WHAT YOU NEED TO DO
Write out every line of the data below word for word, leaving the pictures out.

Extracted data
** begin **
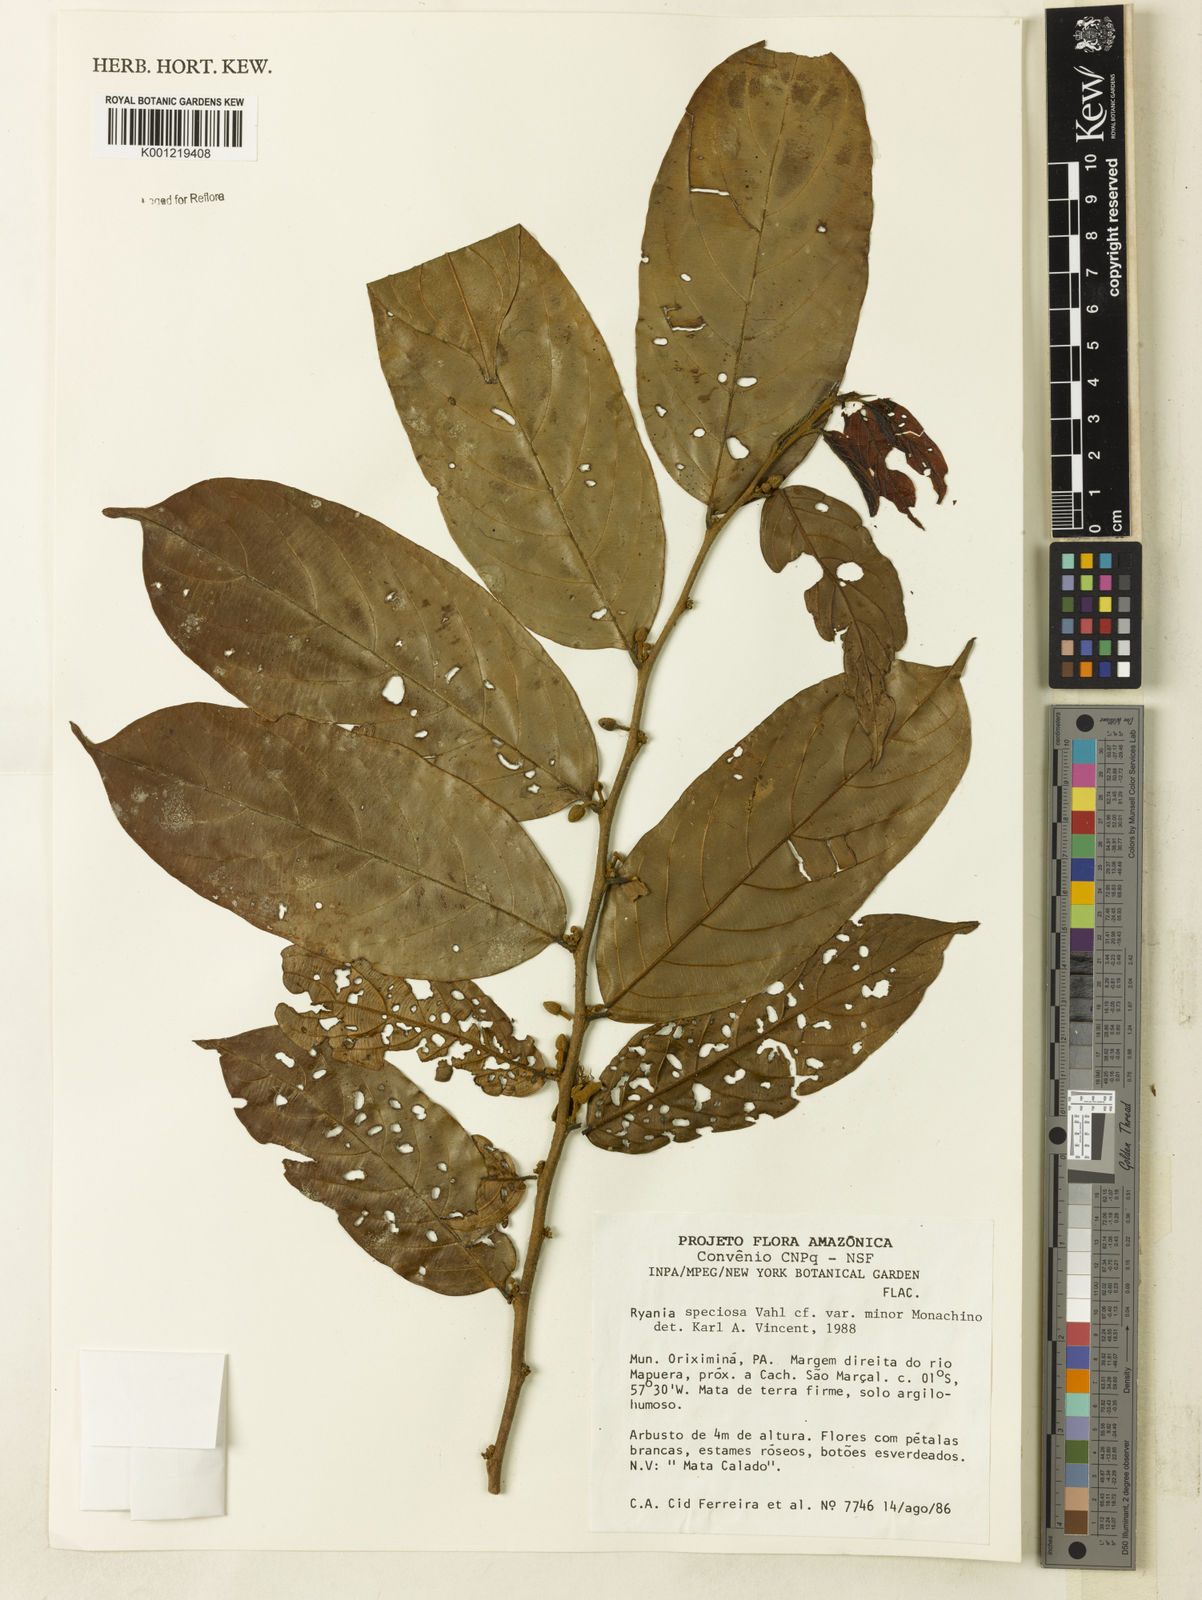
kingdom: Plantae
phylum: Tracheophyta
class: Magnoliopsida
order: Malpighiales
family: Salicaceae
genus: Ryania
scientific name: Ryania speciosa
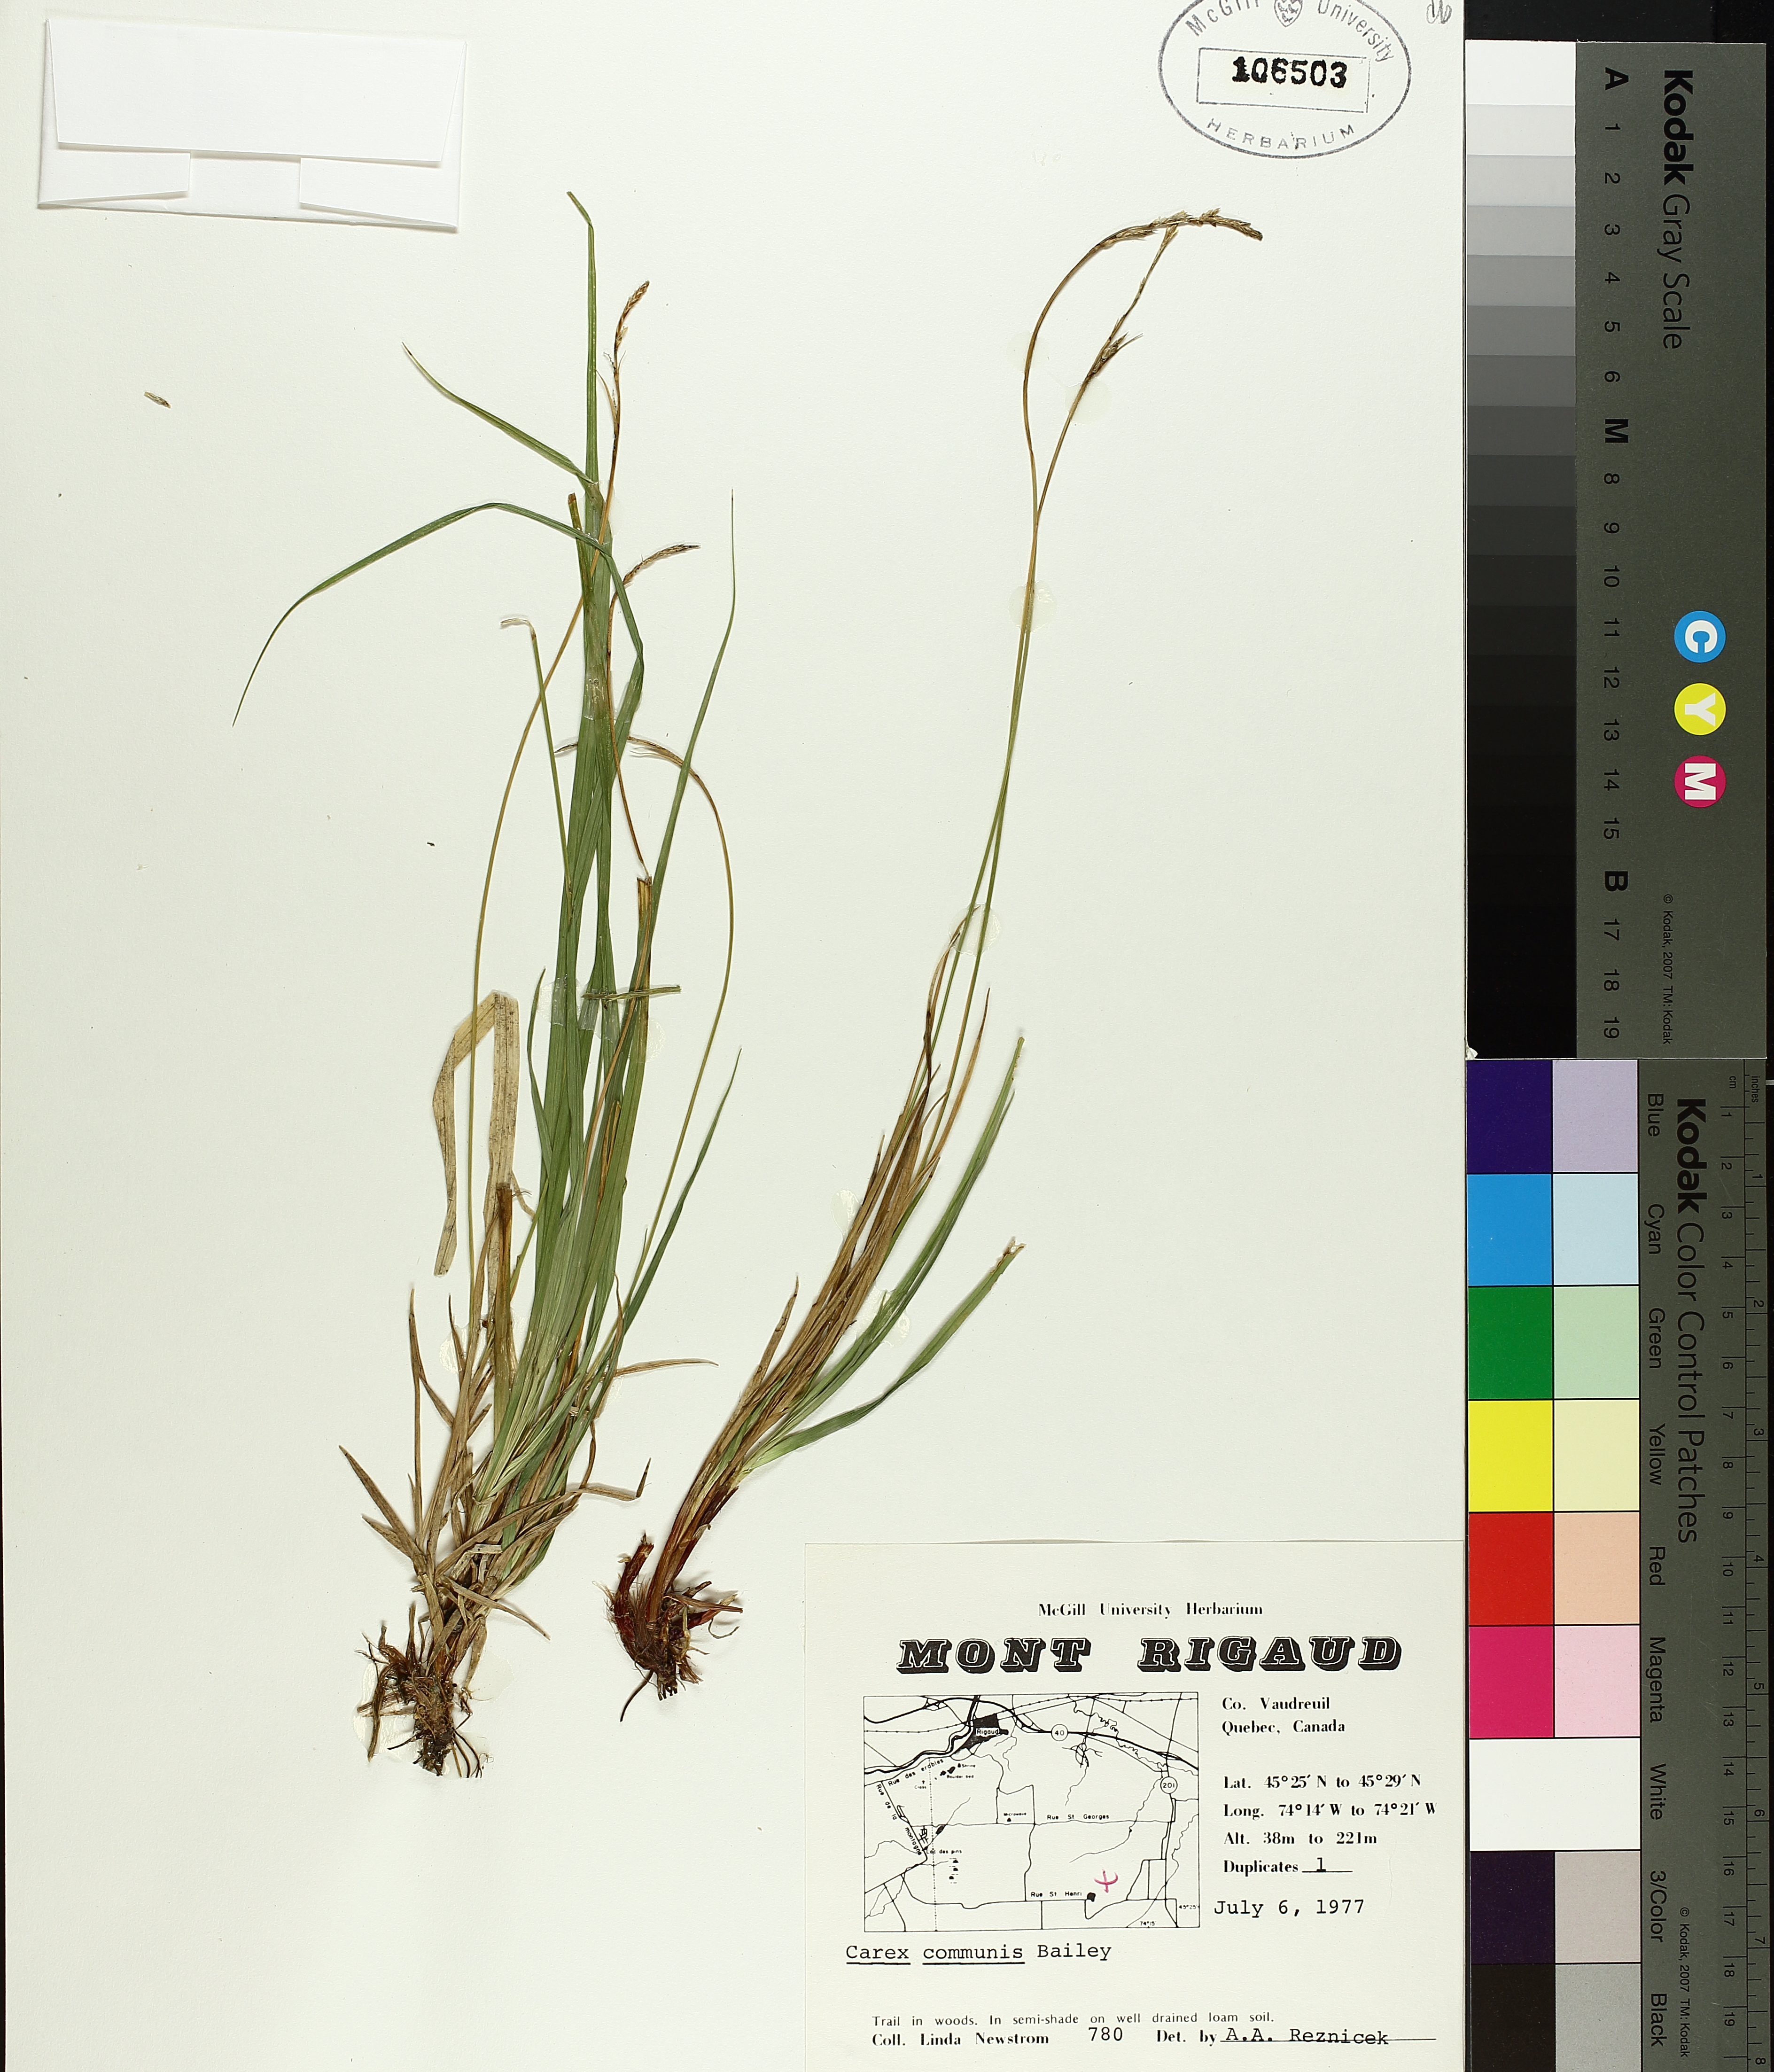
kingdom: Plantae
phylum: Tracheophyta
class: Liliopsida
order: Poales
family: Cyperaceae
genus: Carex
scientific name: Carex communis
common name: Colonial oak sedge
** end **
SOLUTION TO THIS EXERCISE
kingdom: Plantae
phylum: Tracheophyta
class: Magnoliopsida
order: Malpighiales
family: Salicaceae
genus: Ryania
scientific name: Ryania speciosa
kingdom: Plantae
phylum: Tracheophyta
class: Liliopsida
order: Poales
family: Cyperaceae
genus: Carex
scientific name: Carex communis
common name: Colonial oak sedge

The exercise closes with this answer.